> [Problem requirements]: What is the number of lines in the data that contain "launch"? Nothing besides that number, please.

> [Saved data entries]:
%%

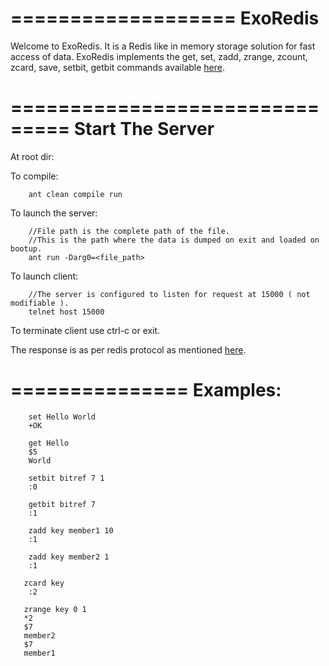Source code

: ===================
ExoRedis
===================

Welcome to ExoRedis. It is a Redis like in memory storage solution for fast access of data.
ExoRedis implements the get, set, zadd, zrange, zcount, zcard, save, setbit, getbit commands available [here](redis.io/commands).

===============================
Start The Server
================================
At root dir:

To compile:
       
        ant clean compile run

To launch the server:

        //File path is the complete path of the file.
        //This is the path where the data is dumped on exit and loaded on bootup.
        ant run -Darg0=<file_path> 

To launch client:

        //The server is configured to listen for request at 15000 ( not modifiable ).
        telnet host 15000       
 
To terminate client use ctrl-c or exit.

The response is as per redis protocol as mentioned [here](http://redis.io/topics/protocol).

===============
Examples:
================

        set Hello World
        +OK

        get Hello
        $5
        World
        
        setbit bitref 7 1
        :0

        getbit bitref 7
        :1

        zadd key member1 10
        :1
  
        zadd key member2 1 
        :1

       zcard key
        :2
        
       zrange key 0 1
       *2
       $7
       member2
       $7
       member1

%%

> [Written solution]: 2